Bertelsmann-Studie Altersarmut: Diese Menschen sind laut Bertelsmann-Studie am häufigsten betroffen

Berlin - Wirtschaftsexperten sehen das deutsche Rentensystem nicht hinreichend ausgerüstet für die wachsende Zahl von Arbeitnehmern mit flexiblen Arbeitsverhältnissen oder unterbrochenen Erwerbsbiographien. Dieses Problem werde auch in derzeit diskutierten Reformvorschlägen zu wenig berücksichtigt, heißt es in einer am Montag veröffentlichten Studie der Bertelsmann Stiftung.
Dabei sehen die Forscher für alleinstehende Frauen, Langzeitarbeitslose und Niedrigqualifizierte das größte Risiko, von Altersarmut betroffen zu sein. „Unbefristete Jobs und eine langjährige Bindung an den Arbeitsplatz - dieses Arbeitsmodell ist für viele Menschen selbstverständlich“, heißt es in der Studie des Deutschen Institut für Wirtschaftsforschung (DIW) und des Zentrums für Europäische Wirtschaftsforschung (ZEW) für die Stiftung. Tatsächlich gehörten jedoch „Minijobs, lange Phasen der Erwerbslosigkeit und niedrige Löhne“ für immer mehr Arbeitnehmer „mittlerweile zum Alltag“.
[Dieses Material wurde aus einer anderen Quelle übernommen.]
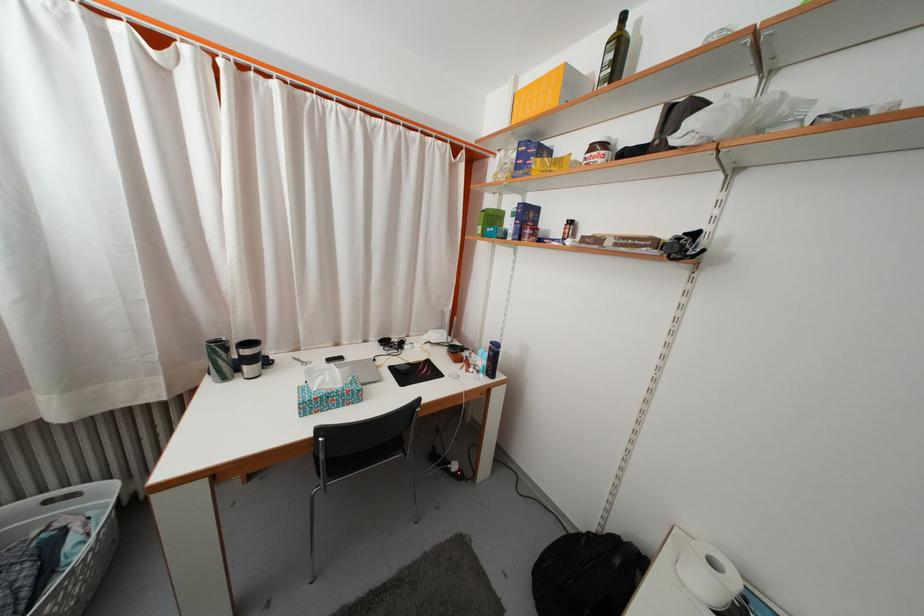
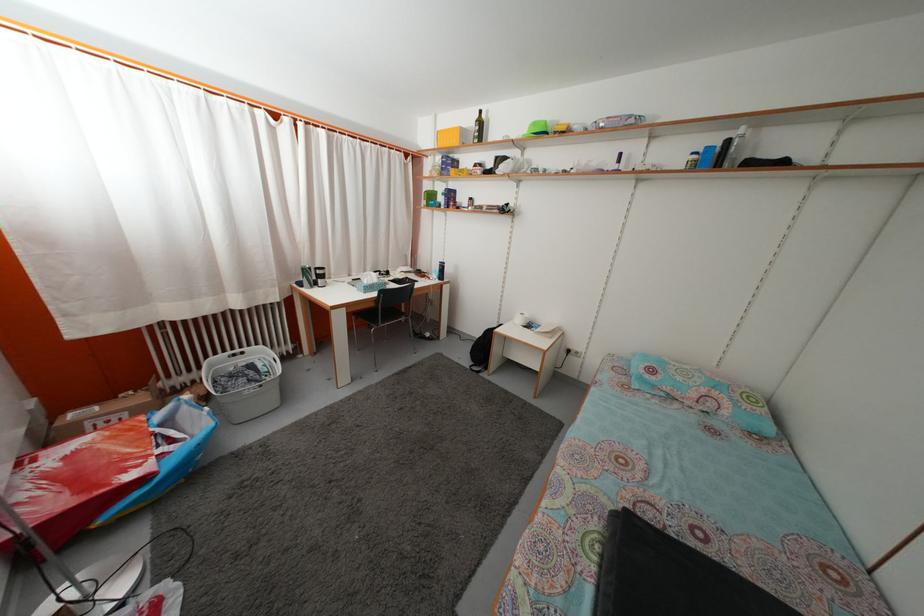
The point at (343, 352) is marked in the first image. Where is the corresponding point in the second image?

(355, 283)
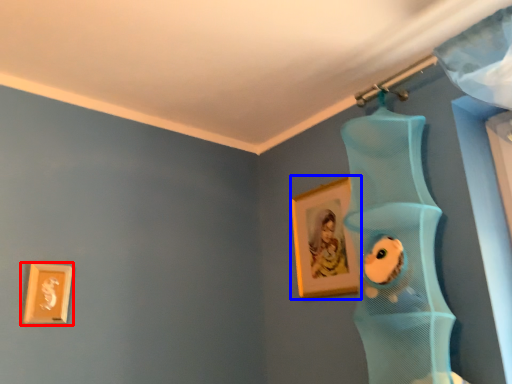
Question: Which of the following is the closest to the observer, picture frame (highlighted by a red box) or picture frame (highlighted by a blue box)?

Choices:
 (A) picture frame
 (B) picture frame

Answer: (A)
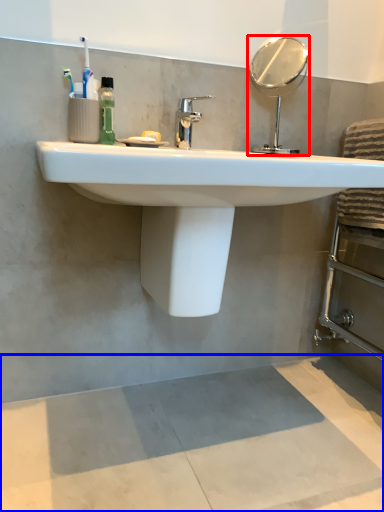
Question: Which object is closer to the camera taking this photo, mirror (highlighted by a red box) or concrete (highlighted by a blue box)?

Choices:
 (A) mirror
 (B) concrete

Answer: (B)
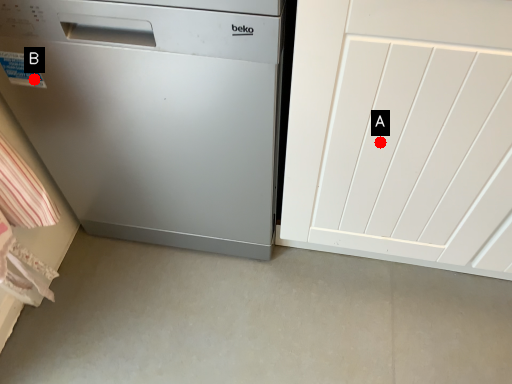
Question: Two points are circled on the image, labeled by A and B beside each circle. Which point is further to the camera?

Choices:
 (A) A is further
 (B) B is further

Answer: (B)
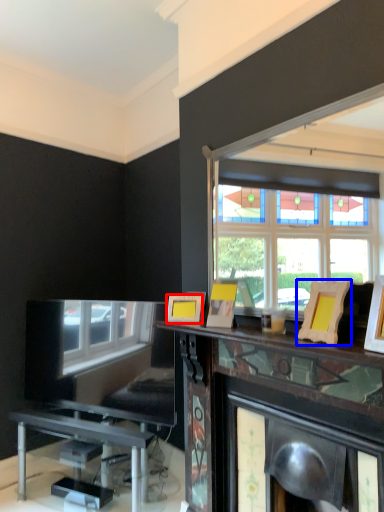
Question: Which object is closer to the camera taking this photo, picture frame (highlighted by a red box) or picture frame (highlighted by a blue box)?

Choices:
 (A) picture frame
 (B) picture frame

Answer: (B)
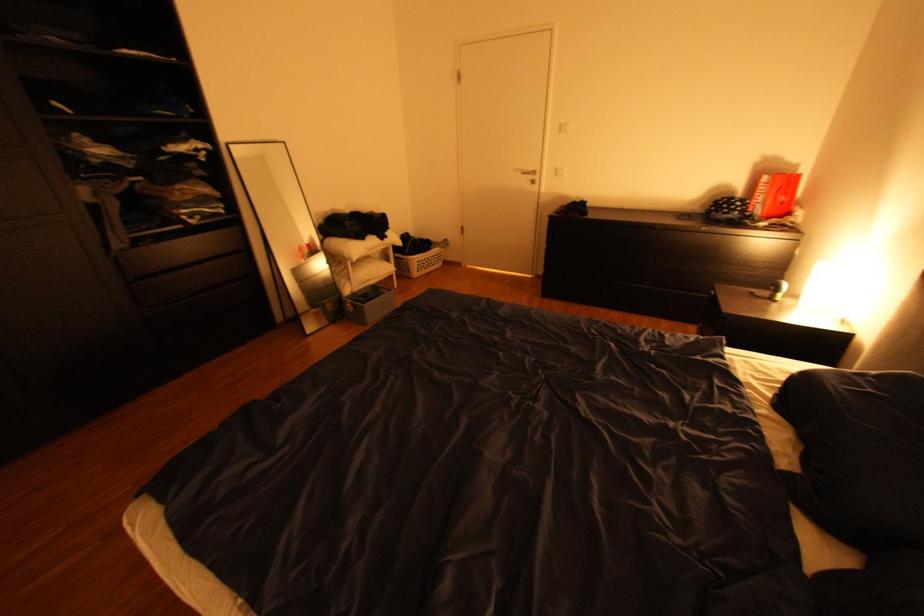
Locate an element on the screen. laundry basket is located at coordinates (418, 256).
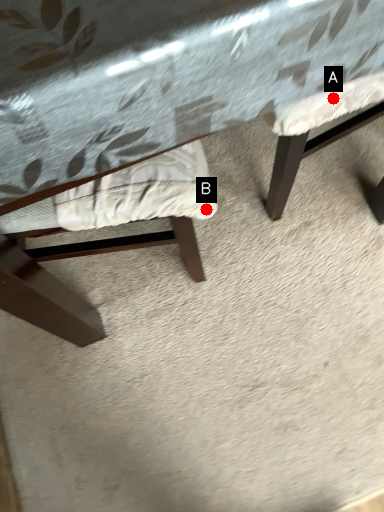
Question: Two points are circled on the image, labeled by A and B beside each circle. Which of the following is the closest to the observer?

Choices:
 (A) A is closer
 (B) B is closer

Answer: (A)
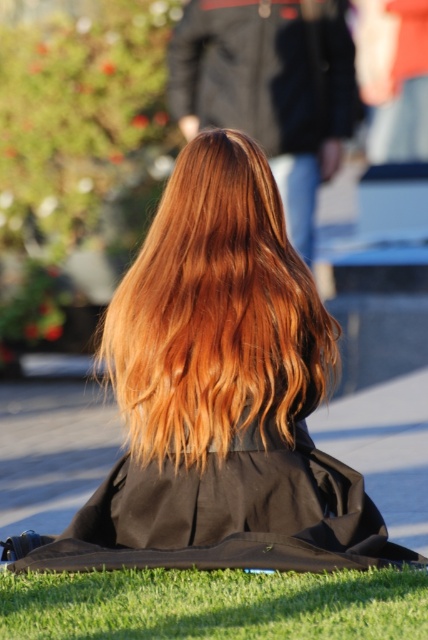
Between shiny brown hair at center and black matte robe at center, which one has more height?

With more height is shiny brown hair at center.

Can you confirm if shiny brown hair at center is positioned above black matte robe at center?

Yes, shiny brown hair at center is above black matte robe at center.

Measure the distance between point (174, 451) and camera.

Point (174, 451) and camera are 4.69 meters apart from each other.

The width and height of the screenshot is (428, 640). I want to click on shiny brown hair at center, so [x=219, y=396].

Is shiny brown hair at center behind green grass at lower center?

Yes, it is.

Can you confirm if shiny brown hair at center is thinner than green grass at lower center?

No, shiny brown hair at center is not thinner than green grass at lower center.

Which is behind, point (184, 305) or point (201, 598)?

The point (184, 305) is behind.

Find the location of `shiny brown hair at center`. shiny brown hair at center is located at coordinates (219, 396).

Is point (193, 346) closer to camera compared to point (234, 49)?

Yes, it is.

Is shiny brown hair at center to the left of shiny black robe at center from the viewer's perspective?

Correct, you'll find shiny brown hair at center to the left of shiny black robe at center.

Who is more distant from viewer, (x=282, y=348) or (x=282, y=116)?

Point (x=282, y=116)

At what (x,y) coordinates should I click in order to perform the action: click on shiny brown hair at center. Please return your answer as a coordinate pair (x, y). Image resolution: width=428 pixels, height=640 pixels. Looking at the image, I should click on (219, 396).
Risiko für Altersarmut wird weiter steigen
Die Prognose der Forscher lautet daher: „Bis 2036 wird das Risiko für Altersarmut weiter steigen“ und wahrscheinlich 20 Prozent der Menschen treffen, die dann insgesamt in den Ruhestand gehen. 2015 lag diese Quote demnach bei etwa 16 Prozent. Als armutsgefährdet werden dabei Rentner eingestuft, deren monatliches Netto-Einkommen unter 958 Euro liegt.
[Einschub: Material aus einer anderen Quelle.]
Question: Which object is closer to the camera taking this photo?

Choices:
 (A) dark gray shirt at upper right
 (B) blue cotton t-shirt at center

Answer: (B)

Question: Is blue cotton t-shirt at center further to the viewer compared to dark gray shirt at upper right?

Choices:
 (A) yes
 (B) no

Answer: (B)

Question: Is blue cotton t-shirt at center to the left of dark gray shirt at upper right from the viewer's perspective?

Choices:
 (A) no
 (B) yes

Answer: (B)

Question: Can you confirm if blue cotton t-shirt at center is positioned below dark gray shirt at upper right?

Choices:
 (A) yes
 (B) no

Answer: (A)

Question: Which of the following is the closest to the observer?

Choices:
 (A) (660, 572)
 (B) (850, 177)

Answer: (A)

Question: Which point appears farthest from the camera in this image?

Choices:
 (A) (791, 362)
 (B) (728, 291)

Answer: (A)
Voraussichtlich sieben Prozent der Neurentner würden dann auf staatliche Unterstützung angewiesen sein, weil ihr Einkommen nicht für den Lebensunterhalt reicht. 2015 waren dies 5,4 Prozent. Bei Frauen könnte die sogenannte Grundsicherungsquote künftig der Studie zufolge sogar von 16 Prozent im Jahr 2015 bis 2036 auf etwa 28 Prozent der Neurentnerinnen ansteigen. Bei Langzeitarbeitslosen sei ein Anstieg von 19 auf 22 Prozent zu erwarten, bei Menschen ohne Berufsausbildung von zehn auf 14 Prozent.
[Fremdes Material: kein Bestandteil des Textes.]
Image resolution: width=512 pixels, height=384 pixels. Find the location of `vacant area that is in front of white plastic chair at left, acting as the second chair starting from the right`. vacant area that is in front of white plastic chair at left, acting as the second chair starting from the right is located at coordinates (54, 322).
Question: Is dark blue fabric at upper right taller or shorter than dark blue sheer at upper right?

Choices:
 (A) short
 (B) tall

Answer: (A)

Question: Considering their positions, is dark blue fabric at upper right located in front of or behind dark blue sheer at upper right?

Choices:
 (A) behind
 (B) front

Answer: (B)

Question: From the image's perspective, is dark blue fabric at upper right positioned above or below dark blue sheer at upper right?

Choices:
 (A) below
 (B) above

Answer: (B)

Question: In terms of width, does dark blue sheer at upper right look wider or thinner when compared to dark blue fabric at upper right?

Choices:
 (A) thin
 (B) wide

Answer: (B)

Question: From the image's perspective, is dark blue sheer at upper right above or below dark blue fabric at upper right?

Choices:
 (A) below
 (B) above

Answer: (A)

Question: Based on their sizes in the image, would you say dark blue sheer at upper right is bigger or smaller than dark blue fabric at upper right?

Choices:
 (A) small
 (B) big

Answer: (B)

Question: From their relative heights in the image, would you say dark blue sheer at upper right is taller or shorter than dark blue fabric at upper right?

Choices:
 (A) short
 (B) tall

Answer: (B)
Osten besonders stark betroffen
Besonders stark ist demnach auch der Osten Deutschlands betroffen, eine Folge der Umbrüche auf dem Arbeitsmarkt dort Anfang der 1990er Jahre. Hier werde sich das Risiko von Altersarmut bis 2036 von fünf auf elf Prozent mehr als verdoppeln. Das Problem prekärer oder nicht kontinuierlicher Arbeitsverhältnisse im Niedriglohnsektor wird dabei der Studie zufolge verschärft durch das generelle Absinken des Rentenniveaus aufgrund der demografischen Entwicklung und damit verknüpfter Änderungen des Rentenrechts. Dazu kommen die Folgen der Niedrigzinsphase auf dem Kapitalmarkt für Geldanlagen zur Altersvorsorge.
Zugleich erwiesen sich die zum Ausgleich geschaffenen Instrumente der privaten Altersvorsorge gerade für Arbeitnehmer im Niedriglohnsektor oft als wirkungslos. Keine Lösung der Probleme im Niedriglohnsektor sieht der Arbeitsmarkt-Experte der Bertelsmann-Stiftung, Christof Schiller, in den aktuellen Bestrebungen für eine Stabilisierung des Rentenniveaus. Zwar sei dies zu begrüßen, es helfe aber „Risikogruppen nicht weiter, die schon während ihrer Berufsjahre nur schlecht von ihrem Gehalt leben können“. Sinnvoller seien für diese Menschen mehr Instrumente für flexiblere und sicherere Übergänge im Erwerbsverlauf sowie für eine verbesserte Arbeitsmarktintegration von Risikogruppen.
Die Studie bezieht erstmals auch die geburtenstarken Jahrgänge mit ein. „Wenn die Babyboomer-Generation in Rente geht, könnte es zu einem bösen Erwachen kommen“, warnte der Vorstandschef der Bertelsmann-Stiftung, Aart De Geus, mit Blick auf die genannten Probleme. Grundlage der Studie sind repräsentative Haushaltsdaten, die Alterseinkommen aus gesetzlicher, privater und betrieblicher Altersvorsorge von 2015 bis 2036 prognostizieren.